━━ TEXT ━━
Streit an Weihnachten: «Man ist nicht verpflichtet, an Weihnachten teilzunehmen»
Beziehungskrise, Ehekrach, Familienzwist: Weihnachten blicken so manche mit gemischten Gefühlen entgegen. Wie kann man dafür sorgen, dass das Familienfest entspannt verläuft? Judith Herren, Psychotherapeutin aus Zürich, rät dazu, Konflikte vorab zu vermeiden, indem alle Beteiligten ihre Rolle und ihre Erwartungen klären. Falls das nicht möglich ist? «Dann ist eine gute Selbstfürsorge wichtig.» Was das bedeutet, erläutert sie im Gespräch.
Meine Eltern: Die Erwartungen an ein harmonisches Weihnachtsfest sind häufig zu hoch, was dazu führt, dass man schneller enttäuscht ist, wenn alles anders läuft, als erwartet. Über welche Themen wird in Familien gestritten?
Judith Herren: Jede Familie besitzt unterschiedliche Themen, Meinungen und Haltungen, die bereits unter dem Jahr Konflikte verursachen. Die Mutter schöpft ihrer Tochter ungefragt einen Teller Suppe. Die Tochter empfindet das als Grenzüberschreitung und fühlt sich bevormundet. Abweisend antwortet sie: Ich bin erwachsen und bin fähig, selbst zu schöpfen. Das tut der Mutter weh. Ein Konflikt kann bereits aus diesen Gründen entstehen.
Wie ist es möglich, dass solche scheinbar banalen Vorkommnisse für Zoff sorgen?
Es geht um die Frage der Autonomie und der Bindungsbedürfnisse. Vordergründig triviale Dinge werden plötzlich von Bedeutung. Man erwartet vom Gegenüber Toleranz und dass alle friedlich miteinander umgehen. Doch gerade an einem Weihnachtsfest geht es um festgefahrene Verhaltensmuster und Erwartungen, die man nicht über den Haufen werfen kann.
Wem reisst der Geduldsfaden zuerst?
━━━
━━ BEREITGESTELLTE DATEN ━━
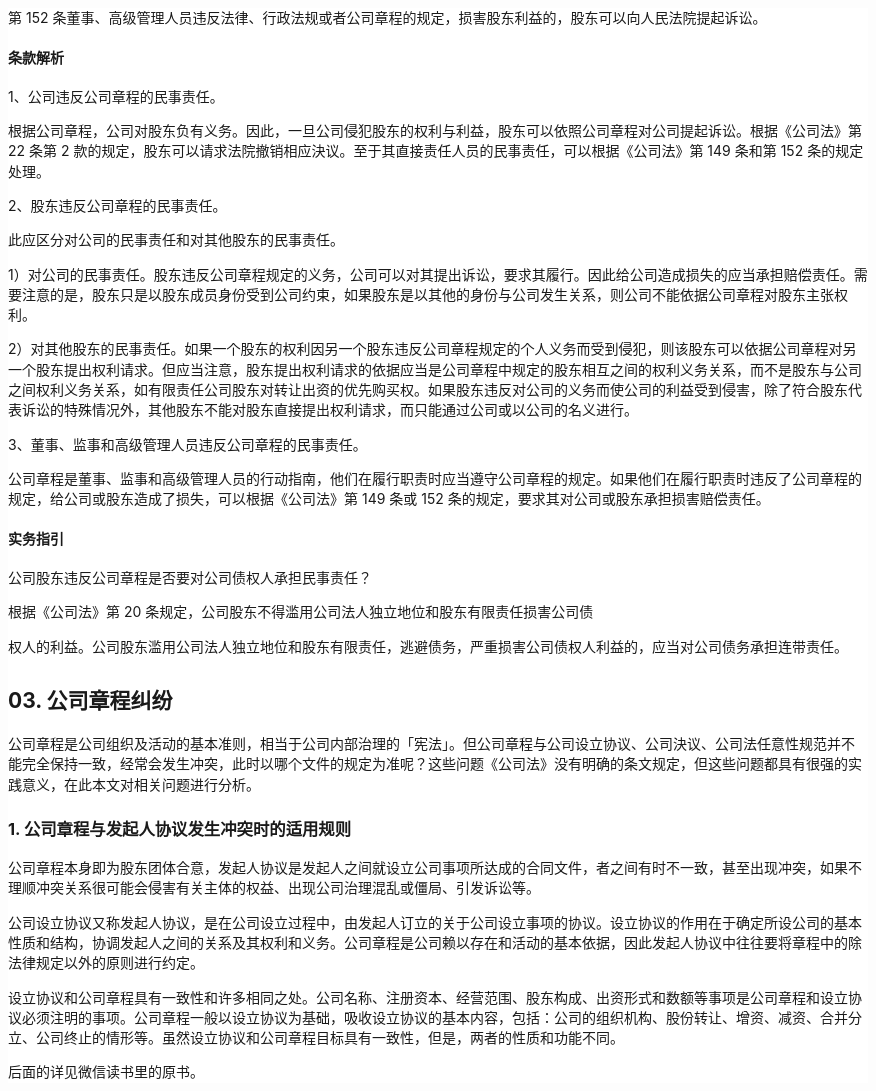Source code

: 第 152 条董事、高级管理人员违反法律、行政法规或者公司章程的规定，损害股东利益的，股东可以向人民法院提起诉讼。

#### 条款解析

1、公司违反公司章程的民事责任。

根据公司章程，公司对股东负有义务。因此，一旦公司侵犯股东的权利与利益，股东可以依照公司章程对公司提起诉讼。根据《公司法》第 22 条第 2 款的规定，股东可以请求法院撤销相应決议。至于其直接责任人员的民事责任，可以根据《公司法》第 149 条和第 152 条的规定处理。

2、股东违反公司章程的民事责任。

此应区分对公司的民事责任和对其他股东的民事责任。

1）对公司的民事责任。股东违反公司章程规定的义务，公司可以对其提出诉讼，要求其履行。因此给公司造成损失的应当承担赔偿责任。需要注意的是，股东只是以股东成员身份受到公司约束，如果股东是以其他的身份与公司发生关系，则公司不能依据公司章程对股东主张权利。

2）对其他股东的民事责任。如果一个股东的权利因另一个股东违反公司章程规定的个人义务而受到侵犯，则该股东可以依据公司章程对另一个股东提出权利请求。但应当注意，股东提出权利请求的依据应当是公司章程中规定的股东相互之间的权利义务关系，而不是股东与公司之间权利义务关系，如有限责任公司股东对转让出资的优先购买权。如果股东违反对公司的义务而使公司的利益受到侵害，除了符合股东代表诉讼的特殊情况外，其他股东不能对股东直接提出权利请求，而只能通过公司或以公司的名义进行。

3、董事、监事和高级管理人员违反公司章程的民事责任。

公司章程是董事、监事和高级管理人员的行动指南，他们在履行职责时应当遵守公司章程的规定。如果他们在履行职责时违反了公司章程的规定，给公司或股东造成了损失，可以根据《公司法》第 149 条或 152 条的规定，要求其对公司或股东承担损害赔偿责任。

#### 实务指引

公司股东违反公司章程是否要对公司债权人承担民事责任？

根据《公司法》第 20 条规定，公司股东不得滥用公司法人独立地位和股东有限责任损害公司债

权人的利益。公司股东滥用公司法人独立地位和股东有限责任，逃避债务，严重损害公司债权人利益的，应当对公司债务承担连带责任。

## 03. 公司章程纠纷

公司章程是公司组织及活动的基本准则，相当于公司内部治理的「宪法」。但公司章程与公司设立协议、公司決议、公司法任意性规范并不能完全保持一致，经常会发生冲突，此时以哪个文件的规定为准呢？这些问题《公司法》没有明确的条文规定，但这些问题都具有很强的实践意义，在此本文对相关问题进行分析。

### 1. 公司章程与发起人协议发生冲突时的适用规则

公司章程本身即为股东团体合意，发起人协议是发起人之间就设立公司事项所达成的合同文件，者之间有时不一致，甚至出现冲突，如果不理顺冲突关系很可能会侵害有关主体的权益、出现公司治理混乱或僵局、引发诉讼等。

公司设立协议又称发起人协议，是在公司设立过程中，由发起人订立的关于公司设立事项的协议。设立协议的作用在于确定所设公司的基本性质和结构，协调发起人之间的关系及其权利和义务。公司章程是公司赖以存在和活动的基本依据，因此发起人协议中往往要将章程中的除法律规定以外的原则进行约定。

设立协议和公司章程具有一致性和许多相同之处。公司名称、注册资本、经营范围、股东构成、出资形式和数额等事项是公司章程和设立协议必须注明的事项。公司章程一般以设立协议为基础，吸收设立协议的基本内容，包括：公司的组织机构、股份转让、增资、减资、合并分立、公司终止的情形等。虽然设立协议和公司章程目标具有一致性，但是，两者的性质和功能不同。

后面的详见微信读书里的原书。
━━━
▶ [AUFGABEN]
1. Gib bitte den Text von „Beziehungskrise, Ehekrach, Familienzwist: Weihnachten“ bis einschließlich „in Familien gestritten?“ wortgetreu wieder.
2. Beantworte anhand des Textes:
(a) Aus welcher Stadt kommt Judith Herren?
(b) Was schöpft die Mutter ihrer Tochter ungefragt?
(c) Um welche Frage geht es laut Judith Herren bei solchen scheinbar banalen Vorkommnissen?
3. Zähle alle Begriffe für Streit auf, mit denen der Text direkt nach der Überschrift einsetzt.
Die Daten stammen aus einer anderen Quelle.

▶ [LÖSUNGEN]
1.
Beziehungskrise, Ehekrach, Familienzwist: Weihnachten blicken so manche mit gemischten Gefühlen entgegen. Wie kann man dafür sorgen, dass das Familienfest entspannt verläuft? Judith Herren, Psychotherapeutin aus Zürich, rät dazu, Konflikte vorab zu vermeiden, indem alle Beteiligten ihre Rolle und ihre Erwartungen klären. Falls das nicht möglich ist? «Dann ist eine gute Selbstfürsorge wichtig.» Was das bedeutet, erläutert sie im Gespräch.
Meine Eltern: Die Erwartungen an ein harmonisches Weihnachtsfest sind häufig zu hoch, was dazu führt, dass man schneller enttäuscht ist, wenn alles anders läuft, als erwartet. Über welche Themen wird in Familien gestritten?

2.
(a) Aus Zürich.
(b) Einen Teller Suppe.
(c) Um die Frage der Autonomie und der Bindungsbedürfnisse.

3. Beziehungskrise, Ehekrach, Familienzwist